Unpaid taxes a “management decision,” says Shape Foods part owner

On the City of Brandon’s tax arrears list, last updated Feb. 21, there were more than 100 properties listed as being behind on their property taxes — including $266,000 owed by Shape Foods.

Jim Downey, a former Manitoba cabinet minister, who along with three other investors bought the flax-crushing and -bottling plant for $5.1 million in 2009 after its first incarnation went into voluntary receivership, said the unpaid tax bill represented “a straightforward management decision” and that there was still “considerable time” to pay up.

“It’s nothing more than a management decision. The taxes are too high anyway,”said Downey.
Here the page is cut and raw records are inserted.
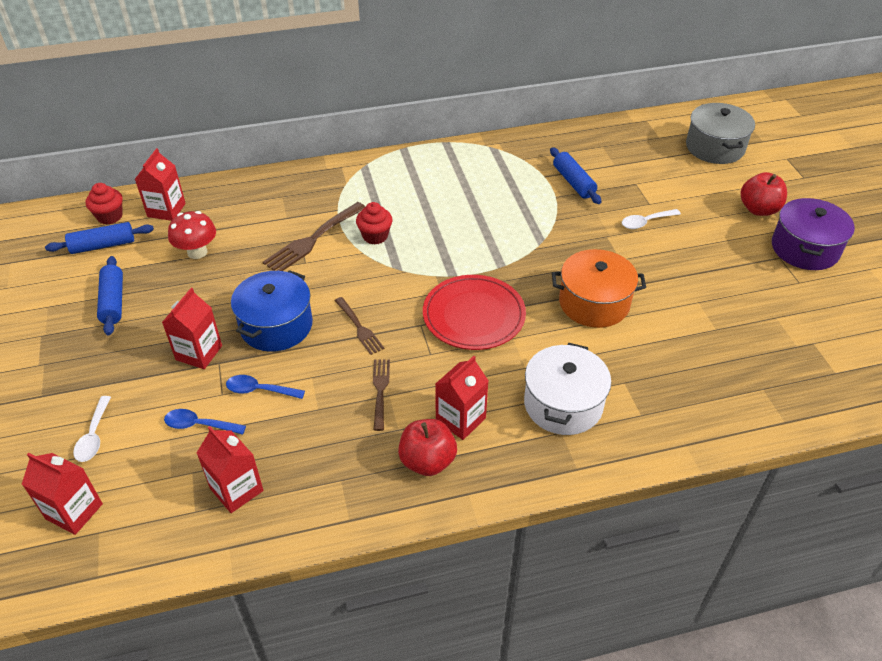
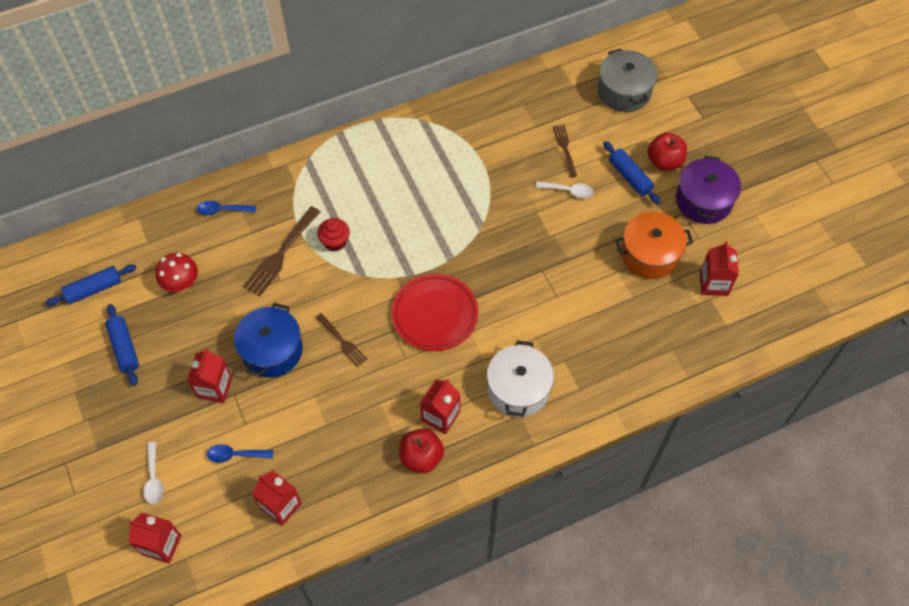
camera: 10 degrees left, 15 degrees up
(110, 216) = (88, 255): red cupcake -> none
(166, 210) = (138, 240): red carton -> red carton (713, 283)
(259, 390) = (275, 415): blue spoon -> blue spoon (222, 210)
(380, 391) = (372, 400): brown fork -> brown fork (565, 148)
(573, 182) = (501, 153): blue rolling pin -> blue rolling pin (630, 177)
(594, 303) = (532, 286): orange pot -> orange pot (649, 254)
(646, 222) = (568, 191): white spoon -> white spoon turned 135 degrees counterclockwise

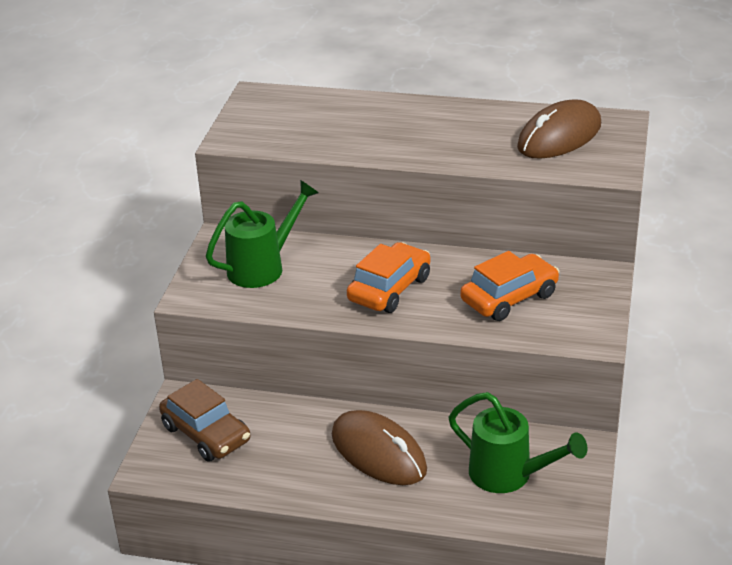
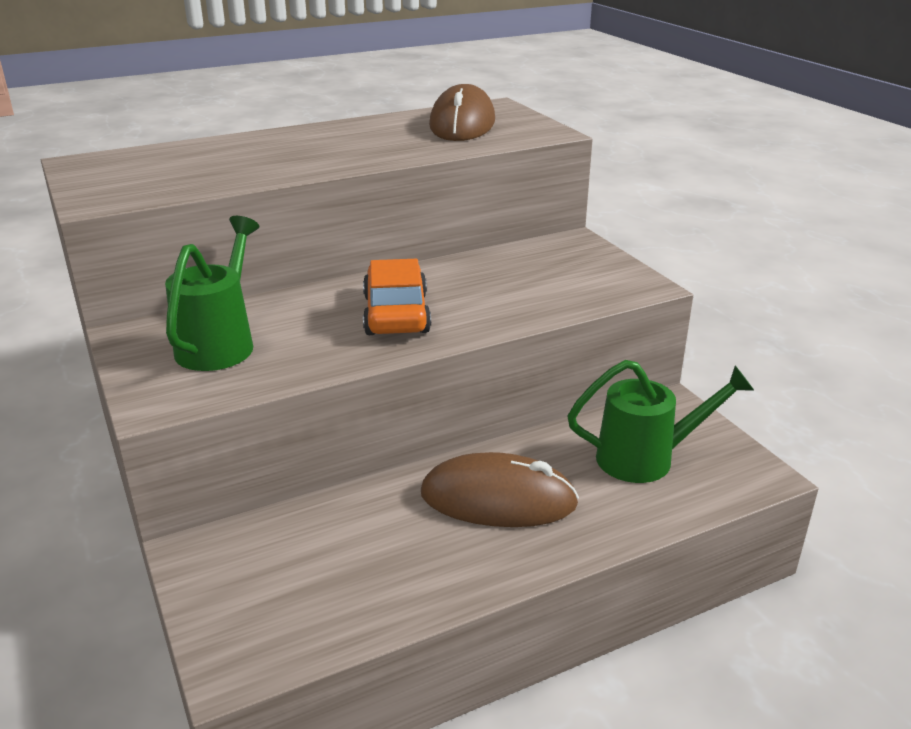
camera: 40 degrees left, 5 degrees down
(206, 434) = (270, 578): brown car -> none
(509, 298) = (523, 282): orange car -> none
He added that the flax presses are now “running 24/7” and a shipment of raw materials was recently received at the plant.

Downey said he is not involved in day-to-day operations anymore, and could not say how many staff were currently employed. Management did not respond to repeated requests for comment.

The 6,300-square-metre plant was built at a cost of $30 million in 2006 and began bottling straight flax oil and blends with sunflower and olive for sale as a health food supplement in 2007.

At its peak, it employed 60 workers and contracted its flax from a producer group in the southwest of the province.

Shape Foods, founded in 2004 by a group from Burnaby, B.C., originally set its sights on marketing a flax oil product to high-end consumers in the United States.

The oil’s omega-3 content was touted as a food supplement that could help alleviate cardiovascular inflammation, and the company said it had developed a new, proprietary bottling process for giving the oil a shelf life of up to two years.

The plant was built with $9 million in loans, of which $4.5 million was extended by the local Vanguard Credit Union and $4.1 million from the provincial government under the Manitoba Industrial Opportunities Program.

An official with Manitoba Trade and Investment said he has helped promote Shape Food’s products both locally and abroad in the past few months, and expressed surprise to hear that the company was behind on its taxes.

“As far as I know it’s business as usual,” he said.